# Darstellung einer Sicherheits-SPS mit Sistema



## horschty (6 November 2012)

Hallo,
ich bin Student im Praktikum und soll die Möglichkeit bzw. die Kosten bei einer Umstellung der bisherigen Steuerung durch Sicherheitsschaltgeräte auf eine Sicherheits-SPS untersuchen.
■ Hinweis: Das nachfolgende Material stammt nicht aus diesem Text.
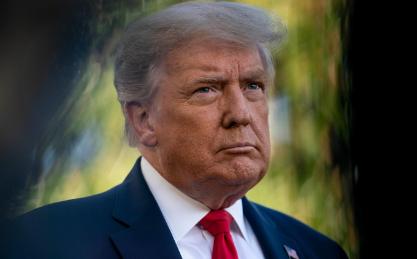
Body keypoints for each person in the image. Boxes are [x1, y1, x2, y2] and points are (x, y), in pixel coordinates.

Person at [2, 1, 348, 259]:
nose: (240, 114)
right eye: (207, 89)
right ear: (143, 120)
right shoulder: (42, 243)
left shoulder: (317, 250)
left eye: (253, 86)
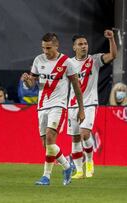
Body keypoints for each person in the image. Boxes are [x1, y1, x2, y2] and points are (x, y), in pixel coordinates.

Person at [22, 32, 85, 186]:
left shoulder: (66, 62)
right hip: (42, 106)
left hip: (59, 105)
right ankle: (67, 166)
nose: (45, 51)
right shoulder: (38, 60)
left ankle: (46, 177)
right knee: (47, 145)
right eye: (43, 48)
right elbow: (32, 85)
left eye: (48, 48)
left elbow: (77, 86)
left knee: (50, 138)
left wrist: (81, 109)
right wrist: (28, 81)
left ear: (56, 46)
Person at [67, 29, 117, 179]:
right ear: (74, 47)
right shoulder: (68, 63)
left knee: (85, 133)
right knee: (75, 138)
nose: (84, 46)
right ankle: (79, 171)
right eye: (80, 44)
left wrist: (111, 39)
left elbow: (113, 55)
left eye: (85, 43)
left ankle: (89, 161)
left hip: (89, 103)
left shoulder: (94, 60)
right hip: (72, 105)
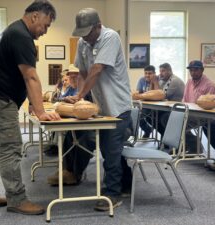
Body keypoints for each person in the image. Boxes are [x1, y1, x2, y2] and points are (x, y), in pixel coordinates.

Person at [0, 0, 60, 215]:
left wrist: (32, 103)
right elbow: (30, 76)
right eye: (46, 25)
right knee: (10, 146)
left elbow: (21, 76)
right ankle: (17, 199)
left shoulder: (14, 31)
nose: (45, 31)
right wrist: (40, 111)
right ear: (35, 16)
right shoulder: (21, 36)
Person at [65, 8, 133, 211]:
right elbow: (84, 72)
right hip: (101, 106)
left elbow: (97, 69)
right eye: (82, 32)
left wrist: (79, 96)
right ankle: (126, 183)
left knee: (110, 152)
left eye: (89, 32)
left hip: (118, 105)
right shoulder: (83, 42)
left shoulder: (110, 37)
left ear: (98, 26)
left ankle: (112, 194)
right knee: (108, 149)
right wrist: (81, 98)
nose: (85, 36)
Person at [182, 60, 215, 155]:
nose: (193, 73)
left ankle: (192, 147)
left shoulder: (210, 85)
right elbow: (184, 100)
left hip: (203, 116)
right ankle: (192, 146)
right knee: (168, 118)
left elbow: (210, 107)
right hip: (189, 113)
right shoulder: (189, 82)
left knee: (177, 122)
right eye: (191, 70)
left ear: (202, 70)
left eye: (196, 70)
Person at [156, 63, 185, 137]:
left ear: (170, 71)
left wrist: (155, 82)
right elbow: (155, 93)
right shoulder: (163, 80)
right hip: (167, 108)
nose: (160, 74)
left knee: (162, 118)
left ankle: (169, 139)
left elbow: (161, 96)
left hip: (178, 109)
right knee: (150, 116)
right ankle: (165, 137)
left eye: (163, 71)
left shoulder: (174, 80)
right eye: (160, 71)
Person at [134, 65, 157, 138]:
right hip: (144, 105)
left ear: (154, 74)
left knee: (138, 116)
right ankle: (148, 130)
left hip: (155, 107)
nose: (147, 75)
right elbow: (138, 93)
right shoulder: (142, 80)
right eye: (145, 73)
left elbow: (155, 93)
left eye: (149, 73)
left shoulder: (157, 80)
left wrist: (153, 83)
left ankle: (148, 130)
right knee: (135, 114)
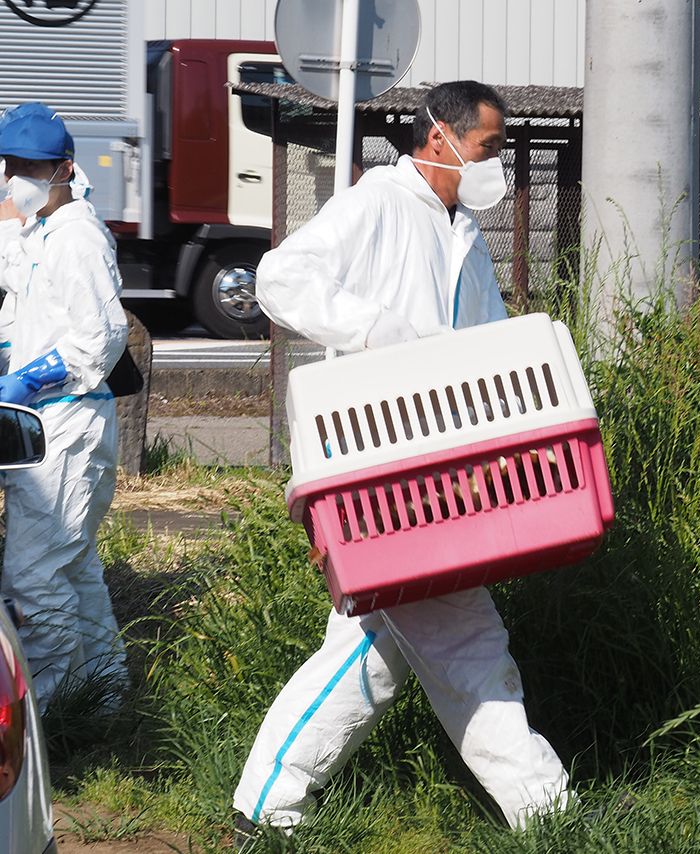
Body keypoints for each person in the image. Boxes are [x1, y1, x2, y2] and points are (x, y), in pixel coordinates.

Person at [232, 81, 570, 841]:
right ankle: (548, 814)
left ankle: (265, 805)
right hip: (382, 466)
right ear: (437, 140)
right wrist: (379, 332)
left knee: (373, 651)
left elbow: (487, 346)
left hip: (439, 470)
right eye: (487, 149)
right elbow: (282, 277)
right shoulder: (379, 203)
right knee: (469, 645)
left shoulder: (462, 231)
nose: (496, 166)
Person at [0, 102, 130, 711]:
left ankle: (48, 715)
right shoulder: (41, 232)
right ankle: (104, 699)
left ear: (64, 168)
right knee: (75, 569)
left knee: (33, 575)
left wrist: (26, 380)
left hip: (68, 424)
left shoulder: (78, 235)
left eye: (30, 166)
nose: (16, 177)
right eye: (11, 165)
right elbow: (24, 315)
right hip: (44, 426)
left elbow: (101, 336)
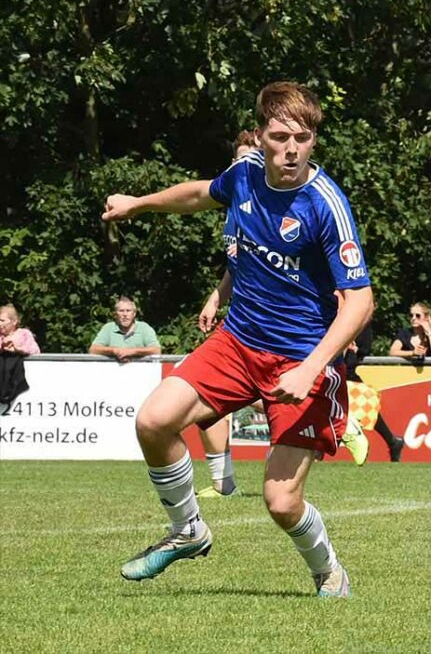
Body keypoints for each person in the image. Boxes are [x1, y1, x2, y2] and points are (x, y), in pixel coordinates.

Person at [103, 81, 374, 597]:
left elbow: (360, 301)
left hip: (300, 357)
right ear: (260, 136)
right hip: (238, 341)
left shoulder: (326, 204)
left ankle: (329, 574)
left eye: (303, 137)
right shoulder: (245, 175)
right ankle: (188, 530)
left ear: (314, 140)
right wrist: (139, 203)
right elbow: (201, 193)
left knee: (280, 501)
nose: (290, 149)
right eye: (279, 137)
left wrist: (311, 367)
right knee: (154, 421)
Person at [189, 130, 262, 499]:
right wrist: (216, 297)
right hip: (240, 322)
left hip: (271, 328)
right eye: (236, 160)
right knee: (205, 397)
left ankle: (335, 417)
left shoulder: (272, 205)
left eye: (248, 159)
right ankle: (223, 482)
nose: (240, 167)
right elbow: (238, 265)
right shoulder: (236, 206)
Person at [349, 324, 404, 462]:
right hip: (342, 372)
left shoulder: (362, 326)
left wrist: (353, 350)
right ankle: (393, 442)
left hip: (346, 374)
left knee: (365, 411)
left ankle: (392, 442)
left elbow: (362, 351)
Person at [88, 296, 161, 362]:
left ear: (134, 313)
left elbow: (156, 350)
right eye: (121, 311)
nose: (125, 314)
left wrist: (132, 352)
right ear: (116, 314)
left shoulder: (144, 328)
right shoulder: (108, 328)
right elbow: (93, 349)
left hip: (140, 371)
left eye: (128, 311)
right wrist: (114, 350)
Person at [0, 304, 39, 406]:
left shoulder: (24, 334)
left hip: (17, 375)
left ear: (14, 322)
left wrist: (18, 349)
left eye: (2, 321)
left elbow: (35, 350)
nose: (0, 324)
Um nun zu zeigen das die Sicherheitsfunktionen den Anforderungen entsprechen will ich diese in Sistema darstellen, allerdings bin ich bisher nicht dahintergekommen wie das zu realisieren ist.

eine "einfache" Sicherheitsfunktion besteht ja aus Sensor-Logik-Aktor, wobei die S-SPS dabei die Funktion der Logik übernehmen sollte.
Wenn ich nun die SPS als Subsystem Kategorie 4 erstelle (dafür ist sie ja zugelassen) werden ja 2 Kanäle benötigt und hier liegt mein Problem, schreibe ich in die beiden Kanäle das gleiche ? also: Fehlersicherer Eingang x, F-CPU y, Fehlersicherer Ausgang z ?

Im BGIA Report 2/2008 ist auf Seite 64 dargelegt eine Sicherheits-SPS als einkanalig zu betrachten, das ist ja nur dann möglich wenn die SPS als gesamt Subsystem betrachtet und der PL/PFH direkt angeben wird, dabei ist dann aber der PFH Wert selbst auszurechnen und die Elemente der SPS werden im Sistema überhaupt nicht angegeben ?


----------



## Tommi (6 November 2012)

Hallo,

grundsätzlich ist das so.
Aber die Hersteller von Sicherheits-SPS Steuerungen haben oft unterschiedliche Werte für ihre
Eingänge, CPU und Ausgänge, so daß die SPS wiederum aus Eingabe, Logik, Ausgabe besteht.

Das ist doch im Report eigentlich ganz gut beschrieben, oder?

Gruß
Tommi


----------



## Safety (6 November 2012)

Hallo,
wie Tommi es geschrieben hat ist das Hersteller abhängig.
Die meisten geben PFHd Werte an für Eingänge/Ausgänge  Einkanalig oder Zweikanalig an, also ist das immer ein Subsystem mit dem Haken Hersteller garantiert die Erfüllung der Kategorieanforderung. Da sind dann keine Kanäle zufinden.
Bei der CPU ist dies dann ein Subsystem.
Also Sensor > Eingang > Cpu > Ausgang  > Aktor


----------